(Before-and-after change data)
+ + +

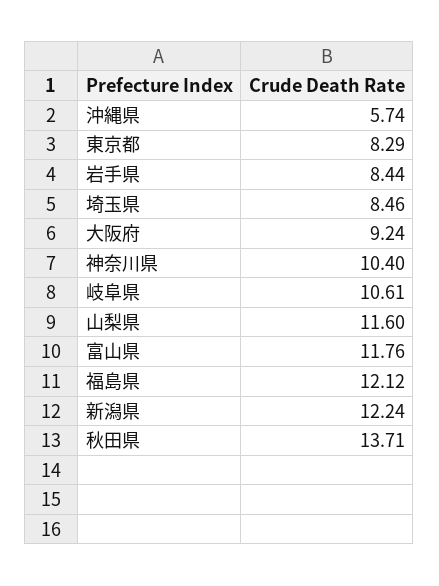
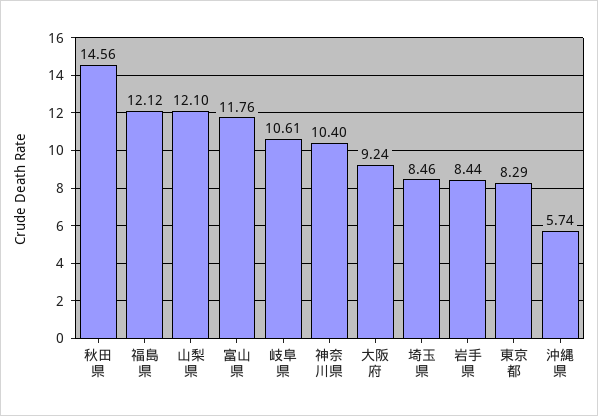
山梨県: 11.6 -> 12.1
新潟県: 12.24 -> none
秋田県: 13.71 -> 14.56

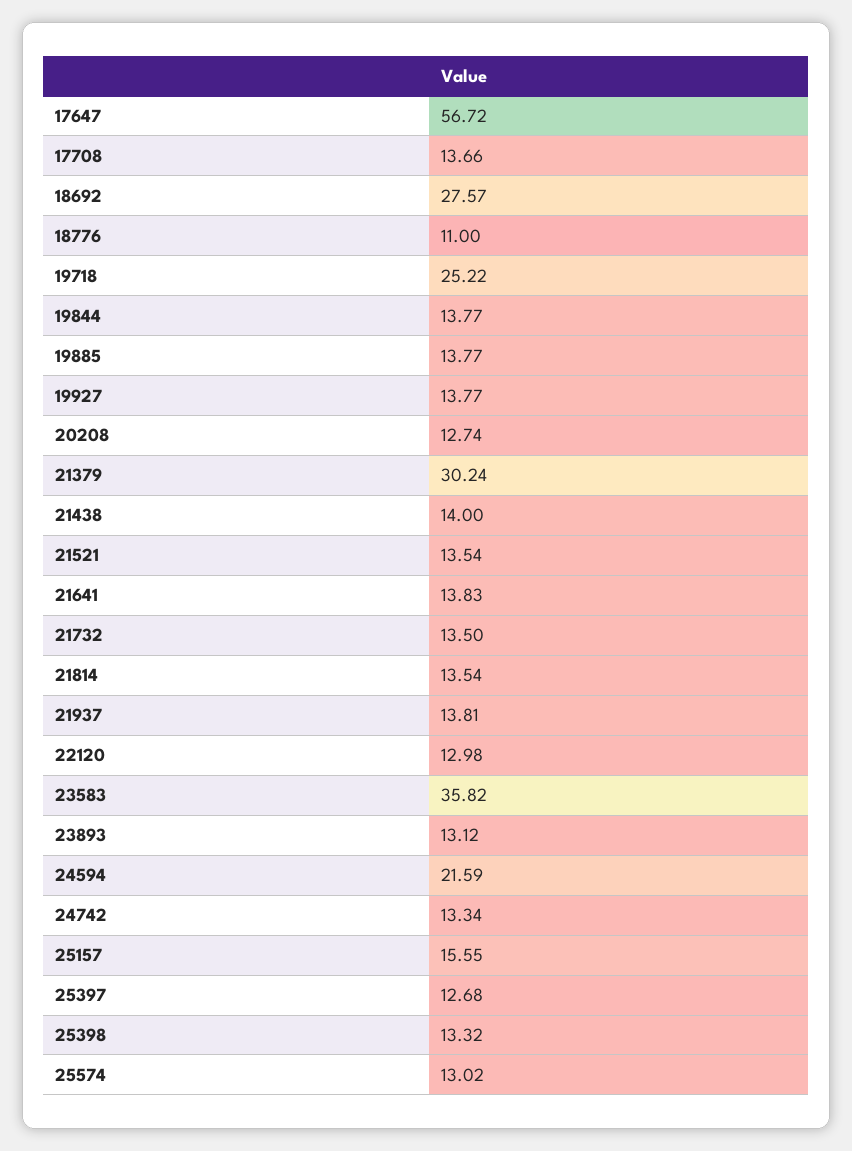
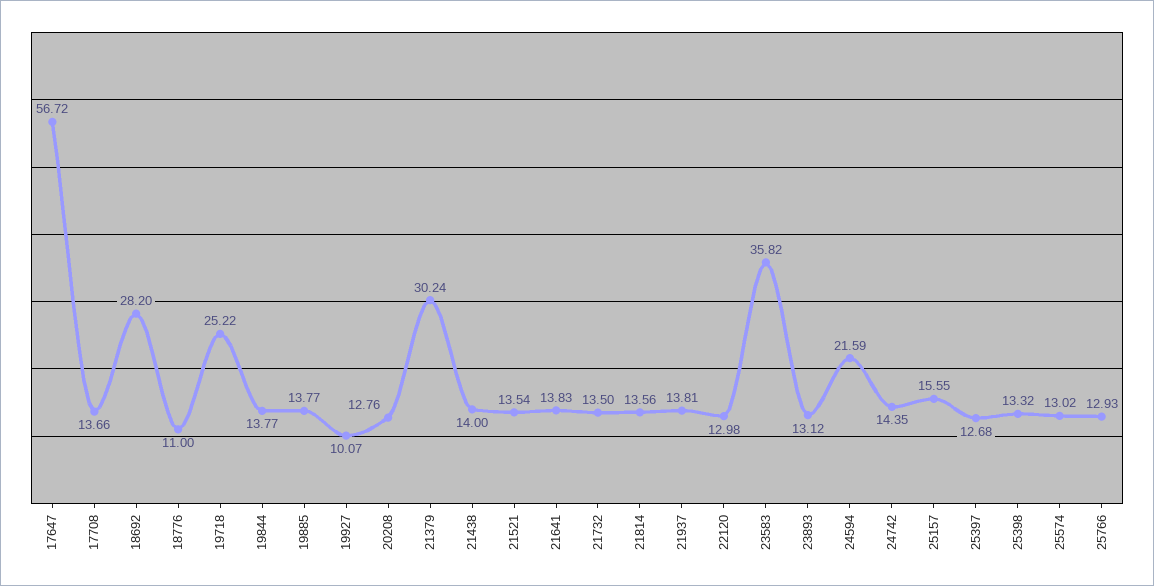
18692: 27.57 -> 28.2
19927: 13.77 -> 10.07
20208: 12.74 -> 12.76
21814: 13.54 -> 13.56
24742: 13.34 -> 14.35
25766: none -> 12.93

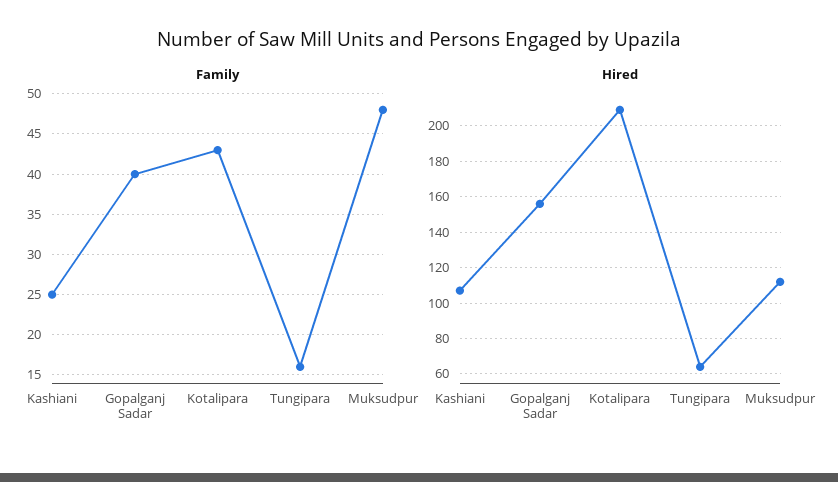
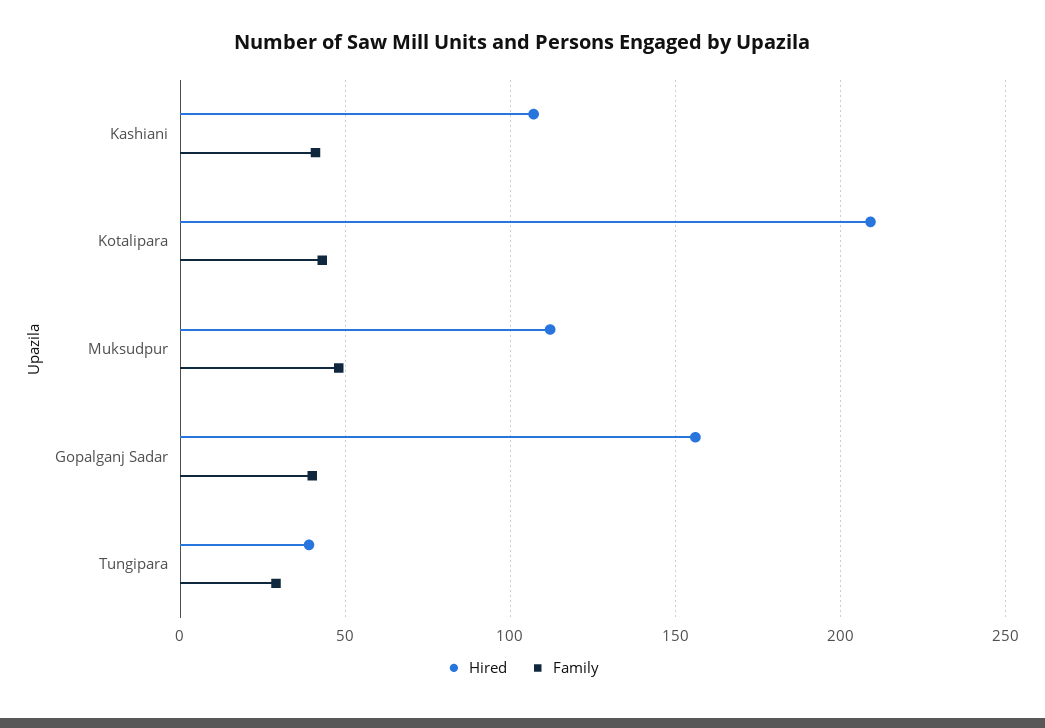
Family, Kashiani: 25 -> 40
Family, Tungipara: 16 -> 30
Hired, Tungipara: 65 -> 40

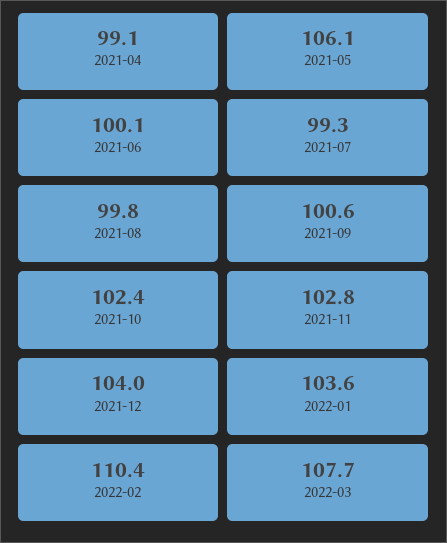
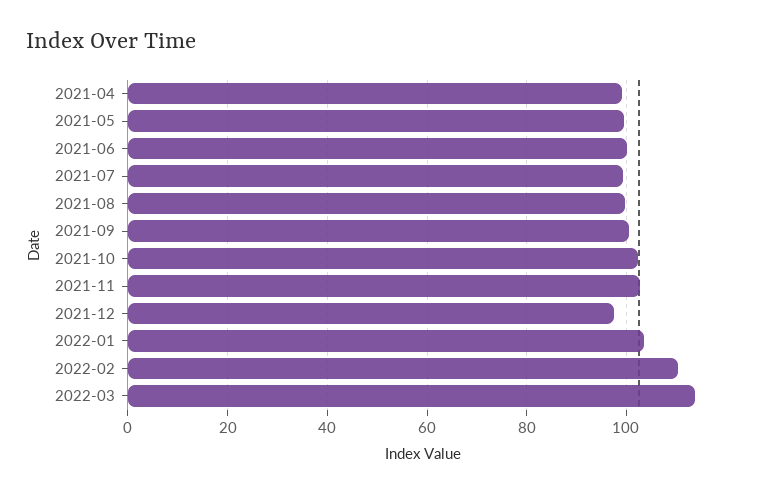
2021-05: 106.1 -> 100
2021-12: 104 -> 98
2022-03: 107.7 -> 114

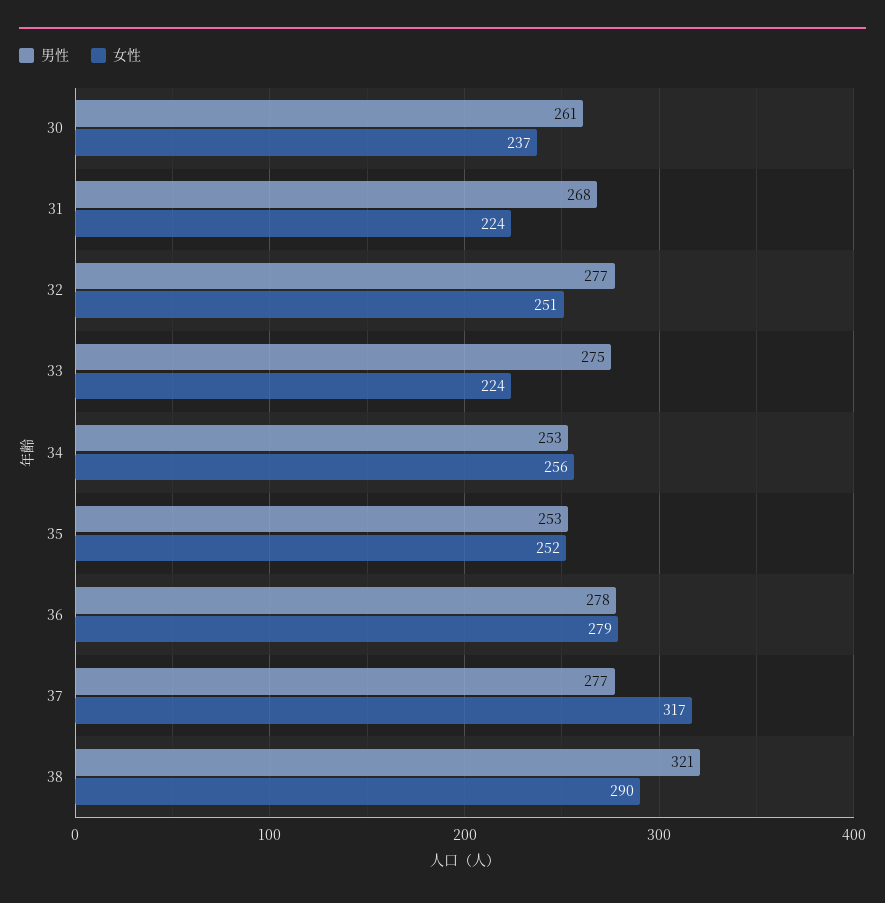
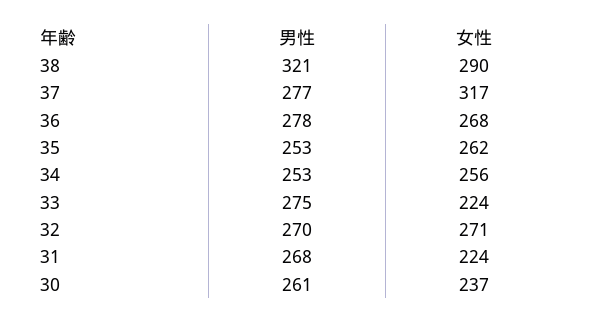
男性, 32: 277 -> 270
女性, 32: 251 -> 271
女性, 35: 252 -> 262
女性, 36: 279 -> 268

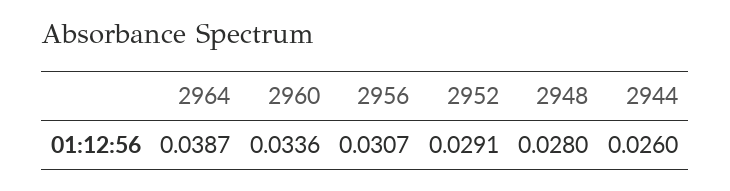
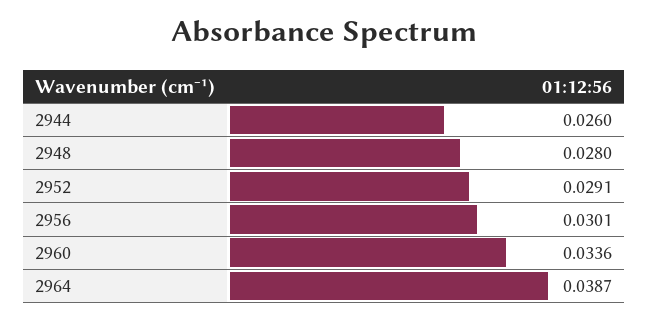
2956: 0.0307 -> 0.0301

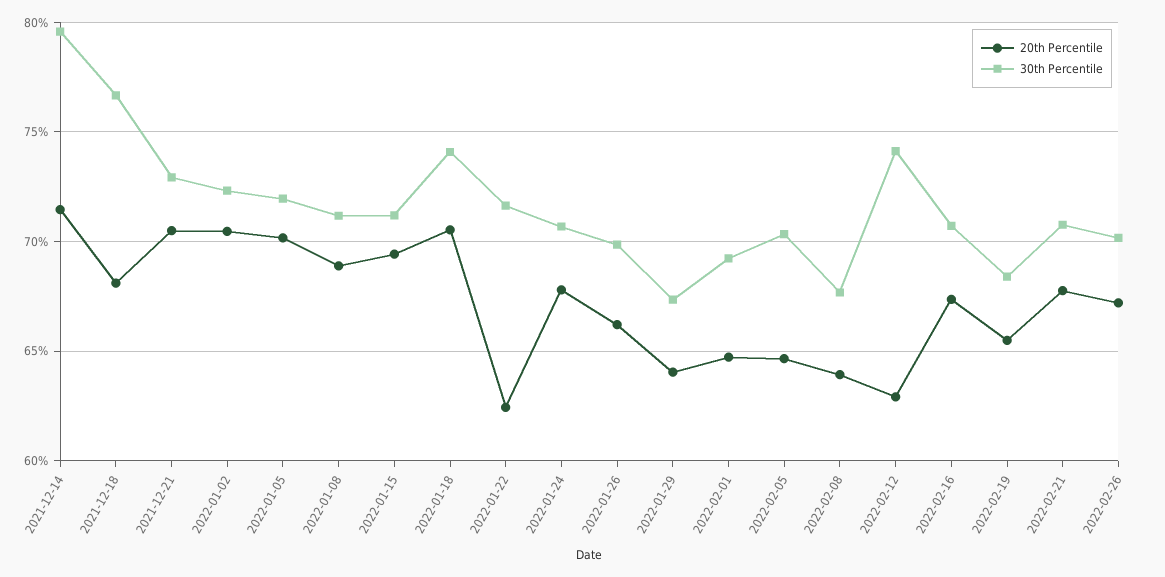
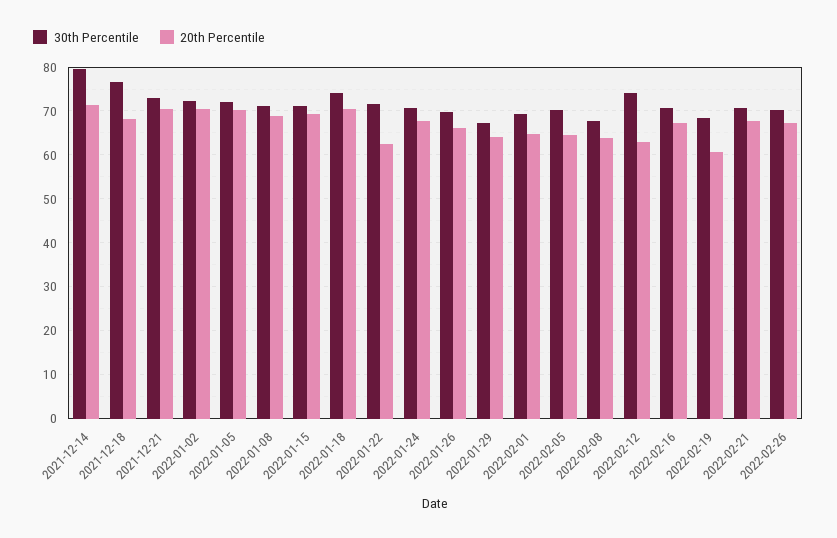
20th Percentile, 2022-02-19: 65.5 -> 60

+ + +

◆ Your assignment: Wherever a line above contains the string "Tungipara", copy that line.

◆ Result for this task:
Family, Tungipara: 16 -> 30
Hired, Tungipara: 65 -> 40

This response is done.